Using the data below, copy each line that includes the word "widget".
++++++++++
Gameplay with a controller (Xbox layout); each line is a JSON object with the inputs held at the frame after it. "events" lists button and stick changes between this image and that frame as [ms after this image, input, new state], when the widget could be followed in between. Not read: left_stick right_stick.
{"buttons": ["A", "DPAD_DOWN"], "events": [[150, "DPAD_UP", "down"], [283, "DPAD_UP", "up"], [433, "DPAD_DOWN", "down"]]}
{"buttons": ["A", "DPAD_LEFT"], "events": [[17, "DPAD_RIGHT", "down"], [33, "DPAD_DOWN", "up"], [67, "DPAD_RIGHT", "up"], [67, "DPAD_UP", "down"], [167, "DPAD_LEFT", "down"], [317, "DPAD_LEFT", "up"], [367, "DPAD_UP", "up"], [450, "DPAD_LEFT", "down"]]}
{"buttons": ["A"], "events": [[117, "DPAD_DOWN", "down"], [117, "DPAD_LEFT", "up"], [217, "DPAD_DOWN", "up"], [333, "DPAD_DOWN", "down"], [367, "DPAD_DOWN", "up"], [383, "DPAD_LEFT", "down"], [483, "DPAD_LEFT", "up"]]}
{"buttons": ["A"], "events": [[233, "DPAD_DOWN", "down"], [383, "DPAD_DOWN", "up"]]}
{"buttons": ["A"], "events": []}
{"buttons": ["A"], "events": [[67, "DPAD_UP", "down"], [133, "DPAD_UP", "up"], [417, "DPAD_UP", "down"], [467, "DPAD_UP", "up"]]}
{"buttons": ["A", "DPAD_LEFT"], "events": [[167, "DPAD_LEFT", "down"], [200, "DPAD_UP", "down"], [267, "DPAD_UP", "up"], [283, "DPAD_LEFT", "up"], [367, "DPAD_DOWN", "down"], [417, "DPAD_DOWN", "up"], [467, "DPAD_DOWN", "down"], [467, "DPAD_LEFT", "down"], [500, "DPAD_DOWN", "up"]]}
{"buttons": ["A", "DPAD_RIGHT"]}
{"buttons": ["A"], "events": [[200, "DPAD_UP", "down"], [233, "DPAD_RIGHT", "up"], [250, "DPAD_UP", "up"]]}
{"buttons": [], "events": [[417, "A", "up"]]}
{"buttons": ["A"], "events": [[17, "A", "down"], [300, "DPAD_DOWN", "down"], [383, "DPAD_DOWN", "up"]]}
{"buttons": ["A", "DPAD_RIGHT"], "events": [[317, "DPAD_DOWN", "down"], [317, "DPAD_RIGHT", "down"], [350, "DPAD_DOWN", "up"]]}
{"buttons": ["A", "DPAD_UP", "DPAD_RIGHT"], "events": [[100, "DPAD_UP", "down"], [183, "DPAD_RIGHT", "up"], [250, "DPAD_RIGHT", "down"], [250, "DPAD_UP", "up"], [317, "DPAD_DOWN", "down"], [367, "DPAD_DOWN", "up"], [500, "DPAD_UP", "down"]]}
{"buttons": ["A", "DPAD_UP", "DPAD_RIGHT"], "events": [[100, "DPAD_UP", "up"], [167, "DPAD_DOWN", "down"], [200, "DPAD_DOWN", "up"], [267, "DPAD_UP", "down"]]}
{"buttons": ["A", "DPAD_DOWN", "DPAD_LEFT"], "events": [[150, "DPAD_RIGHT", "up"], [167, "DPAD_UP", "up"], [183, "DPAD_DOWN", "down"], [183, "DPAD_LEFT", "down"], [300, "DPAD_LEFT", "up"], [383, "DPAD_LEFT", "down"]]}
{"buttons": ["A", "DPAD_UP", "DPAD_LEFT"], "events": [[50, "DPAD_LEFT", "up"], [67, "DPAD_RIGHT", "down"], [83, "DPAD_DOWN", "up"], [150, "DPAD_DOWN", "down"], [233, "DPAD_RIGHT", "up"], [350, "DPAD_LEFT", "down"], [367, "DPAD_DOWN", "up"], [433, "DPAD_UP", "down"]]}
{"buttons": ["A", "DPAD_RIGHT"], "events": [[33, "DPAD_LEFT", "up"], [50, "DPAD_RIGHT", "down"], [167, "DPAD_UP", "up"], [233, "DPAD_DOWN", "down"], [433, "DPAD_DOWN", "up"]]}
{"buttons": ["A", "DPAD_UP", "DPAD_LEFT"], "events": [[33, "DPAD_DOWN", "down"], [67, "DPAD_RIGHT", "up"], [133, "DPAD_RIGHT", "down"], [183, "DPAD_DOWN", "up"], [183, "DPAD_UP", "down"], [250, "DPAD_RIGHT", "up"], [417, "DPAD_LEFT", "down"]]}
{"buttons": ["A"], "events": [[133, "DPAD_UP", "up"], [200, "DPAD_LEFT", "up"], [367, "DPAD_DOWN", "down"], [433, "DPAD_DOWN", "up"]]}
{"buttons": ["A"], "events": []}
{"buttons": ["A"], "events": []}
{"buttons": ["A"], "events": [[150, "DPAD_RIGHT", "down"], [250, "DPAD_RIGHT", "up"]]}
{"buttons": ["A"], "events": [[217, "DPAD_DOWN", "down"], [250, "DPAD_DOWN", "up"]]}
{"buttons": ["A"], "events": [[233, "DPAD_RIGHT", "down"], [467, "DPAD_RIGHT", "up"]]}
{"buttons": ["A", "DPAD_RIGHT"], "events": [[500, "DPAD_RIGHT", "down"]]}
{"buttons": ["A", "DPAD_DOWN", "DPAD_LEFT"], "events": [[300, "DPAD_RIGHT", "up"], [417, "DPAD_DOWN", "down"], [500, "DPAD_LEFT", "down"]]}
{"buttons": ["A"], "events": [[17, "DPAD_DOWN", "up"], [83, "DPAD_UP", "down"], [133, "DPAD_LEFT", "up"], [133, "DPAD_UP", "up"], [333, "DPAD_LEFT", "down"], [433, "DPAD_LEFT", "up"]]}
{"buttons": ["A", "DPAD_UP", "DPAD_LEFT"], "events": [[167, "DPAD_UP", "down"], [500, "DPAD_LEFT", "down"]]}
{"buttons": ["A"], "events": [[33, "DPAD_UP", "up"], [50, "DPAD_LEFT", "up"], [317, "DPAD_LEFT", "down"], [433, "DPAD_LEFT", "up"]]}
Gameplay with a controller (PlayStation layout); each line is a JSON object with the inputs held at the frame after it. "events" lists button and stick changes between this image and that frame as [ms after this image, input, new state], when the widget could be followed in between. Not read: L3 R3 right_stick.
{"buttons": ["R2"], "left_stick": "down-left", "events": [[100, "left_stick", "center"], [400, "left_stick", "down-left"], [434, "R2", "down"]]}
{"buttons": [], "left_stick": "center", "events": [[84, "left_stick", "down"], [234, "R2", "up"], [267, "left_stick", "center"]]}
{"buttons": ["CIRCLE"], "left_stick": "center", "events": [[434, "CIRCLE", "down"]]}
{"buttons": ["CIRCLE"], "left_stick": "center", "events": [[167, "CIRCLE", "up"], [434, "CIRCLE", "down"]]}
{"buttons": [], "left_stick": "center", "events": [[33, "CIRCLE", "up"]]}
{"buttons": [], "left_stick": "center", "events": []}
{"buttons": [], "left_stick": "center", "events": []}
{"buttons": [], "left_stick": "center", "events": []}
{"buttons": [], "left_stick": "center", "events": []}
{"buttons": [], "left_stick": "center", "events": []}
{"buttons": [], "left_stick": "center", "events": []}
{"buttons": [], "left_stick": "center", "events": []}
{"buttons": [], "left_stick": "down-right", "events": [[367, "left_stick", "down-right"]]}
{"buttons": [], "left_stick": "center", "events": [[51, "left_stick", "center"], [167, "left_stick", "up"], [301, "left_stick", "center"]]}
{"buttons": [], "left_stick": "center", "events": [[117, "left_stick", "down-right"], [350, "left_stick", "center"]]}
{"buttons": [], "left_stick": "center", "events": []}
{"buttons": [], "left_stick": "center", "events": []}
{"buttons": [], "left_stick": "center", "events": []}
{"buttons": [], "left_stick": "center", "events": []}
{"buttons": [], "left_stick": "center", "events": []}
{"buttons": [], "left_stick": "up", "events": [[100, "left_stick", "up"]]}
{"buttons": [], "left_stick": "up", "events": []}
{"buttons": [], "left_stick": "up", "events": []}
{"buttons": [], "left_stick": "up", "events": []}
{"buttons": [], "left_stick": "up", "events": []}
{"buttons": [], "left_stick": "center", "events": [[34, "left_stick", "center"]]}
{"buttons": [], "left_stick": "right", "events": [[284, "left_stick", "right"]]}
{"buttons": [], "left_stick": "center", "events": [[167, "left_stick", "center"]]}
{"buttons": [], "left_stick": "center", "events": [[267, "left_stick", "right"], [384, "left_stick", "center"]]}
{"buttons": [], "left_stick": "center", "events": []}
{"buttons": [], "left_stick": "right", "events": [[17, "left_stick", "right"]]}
++++++++++
▸ EXERCISE RESULT
Gameplay with a controller (Xbox layout); each line is a JSON object with the inputs held at the frame after it. "events" lists button and stick changes between this image and that frame as [ms after this image, input, new state], when the widget could be followed in between. Not read: left_stick right_stick.
Gameplay with a controller (PlayStation layout); each line is a JSON object with the inputs held at the frame after it. "events" lists button and stick changes between this image and that frame as [ms after this image, input, new state], when the widget could be followed in between. Not read: L3 R3 right_stick.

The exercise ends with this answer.